= Healthcare Common Procedure Coding System =

Set of health care procedure codes

The Healthcare Common Procedure Coding System (HCPCS, often pronounced by its acronym as "hick picks") is a set of health care procedure codes based on the American Medical Association's Current Procedural Terminology (CPT).

==History==
The acronym HCPCS originally stood for HCFA Common Procedure Coding System, a medical billing process used by the Centers for Medicare and Medicaid Services (CMS). Prior to 2001, CMS was known as the Health Care Financing Administration (HCFA). HCPCS was established in 1978 to provide a standardized coding system for describing the specific items and services provided in the delivery of health care. Such coding is necessary for Medicare, Medicaid, and other health insurance programs to ensure that insurance claims are processed in an orderly and consistent manner.

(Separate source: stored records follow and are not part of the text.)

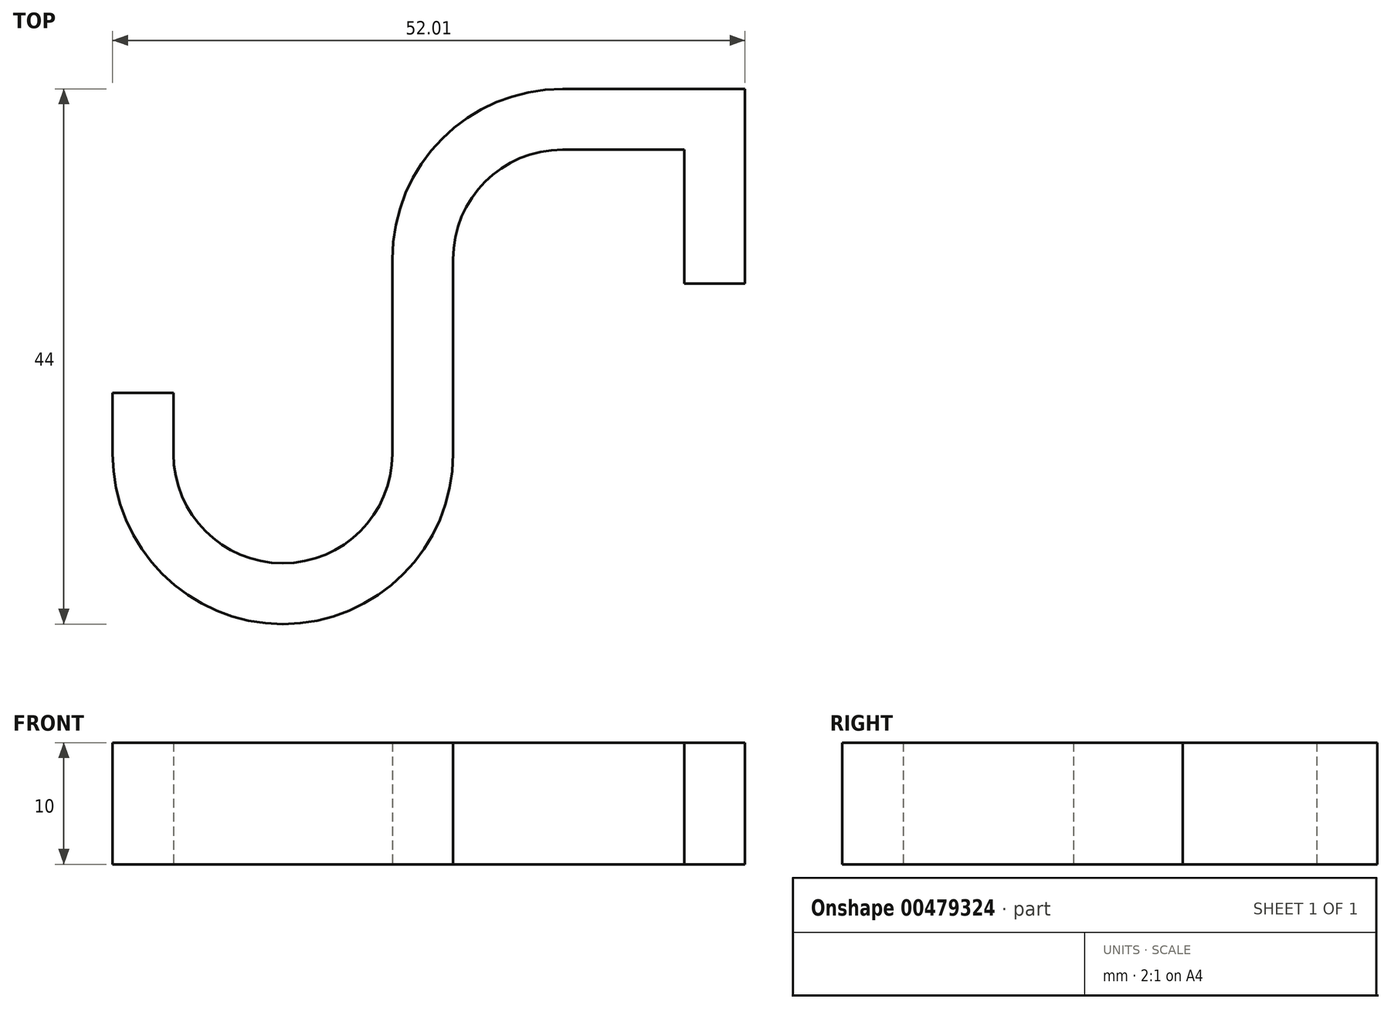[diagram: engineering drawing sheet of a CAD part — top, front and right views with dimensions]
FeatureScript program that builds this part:
annotation { "Feature Type Name" : "Feature", "Feature Type Description" : "" }
export const myFeature = defineFeature(function(context is Context, id is Id, definition is map)
    precondition{}
    {
        {
            var Q0;
            Q0=qCreatedBy(makeId("Top.planeOp"),FACE);
            var sketch = newSketch(context, id + "F0", { "sketchPlane" : qUnion([Q0])});
            skLineSegment(sketch, "E0", {"start": v(9.93, 5.09) * mm, "end": v(9.93, -10.91) * mm});
            skArc(sketch, "E1", {"start": v(-8.07, -10.91) * mm, "mid": v(0.93, -19.91) * mm, "end": v(9.93, -10.91) * mm});
            skLineSegment(sketch, "E2", {"start": v(-8.07, -10.91) * mm, "end": v(-8.07, -5.91) * mm});
            skLineSegment(sketch, "E3", {"start": v(23.93, 19.09) * mm, "end": v(38.93, 19.09) * mm});
            skLineSegment(sketch, "E4", {"start": v(38.93, 19.09) * mm, "end": v(38.93, 9.09) * mm});
            skPoint(sketch, "E5.visualSharp", {"position": v(9.93, 19.09) * mm});
            skArc(sketch, "E5.filletArc", {"start": v(23.93, 19.09) * mm, "mid": v(14.03, 14.99) * mm, "end": v(9.93, 5.09) * mm});
            skLineSegment(sketch, "E6.0", {"start": v(-13.07, -10.91) * mm, "end": v(-13.07, -5.91) * mm});
            skLineSegment(sketch, "E6.1", {"start": v(33.93, 14.09) * mm, "end": v(33.93, 3.09) * mm});
            skLineSegment(sketch, "E6.2", {"start": v(23.93, 14.09) * mm, "end": v(33.93, 14.09) * mm});
            skLineSegment(sketch, "E6.3", {"start": v(14.93, 5.09) * mm, "end": v(14.93, -10.91) * mm});
            skArc(sketch, "E6.4", {"start": v(-13.07, -10.91) * mm, "mid": v(0.93, -24.91) * mm, "end": v(14.93, -10.91) * mm});
            skLineSegment(sketch, "E7", {"start": v(-13.07, -5.91) * mm, "end": v(-8.07, -5.91) * mm});
            skPoint(sketch, "E8.visualSharp", {"position": v(14.93, 14.09) * mm});
            skArc(sketch, "E8.filletArc", {"start": v(23.93, 14.09) * mm, "mid": v(17.57, 11.45) * mm, "end": v(14.93, 5.09) * mm});
            skLineSegment(sketch, "E9", {"start": v(33.93, 3.09) * mm, "end": v(38.94, 3.09) * mm});
            skLineSegment(sketch, "E10", {"start": v(38.94, 3.09) * mm, "end": v(38.93, 9.09) * mm});
            skLineSegment(sketch, "E11", {"start": v(23.93, 14.09) * mm, "end": v(23.93, 46) * mm, "construction": true});
            skSolve(sketch);
        }
        {
            var Q0;
            Q0 = qSketchRegion(id + "F0", true);
            extrude(context, id + "F1", {"entities" : qUnion([Q0]), "depth" : 10 * mm});
        }
    });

Initially, use of the codes was voluntary, but with the implementation of the Health Insurance Portability and Accountability Act of 1996 (HIPAA) use of the HCPCS for transactions involving health care information became mandatory.

==Levels of codes==
HCPCS includes three levels of codes:
- Level I consists of the American Medical Association's Current Procedural Terminology (CPT) and is numeric.
- Level II codes are alphanumeric and primarily include non-physician services such as ambulance services and prosthetic devices, and represent items and supplies and non-physician services, not covered by CPT-4 codes (Level I).
- Level III codes, also called local codes, were developed by state Medicaid agencies, Medicare contractors, and private insurers for use in specific programs and jurisdictions. The Health Insurance Portability and Accountability Act of 1996 (HIPAA) instructed CMS to adopt a standard coding systems for reporting medical transactions. The use of Level III codes was discontinued on December 31, 2003, in order to adhere to consistent coding standards. Level III codes were different from the modern CPT Category III codes, which were introduced in 2001 to code emerging technology.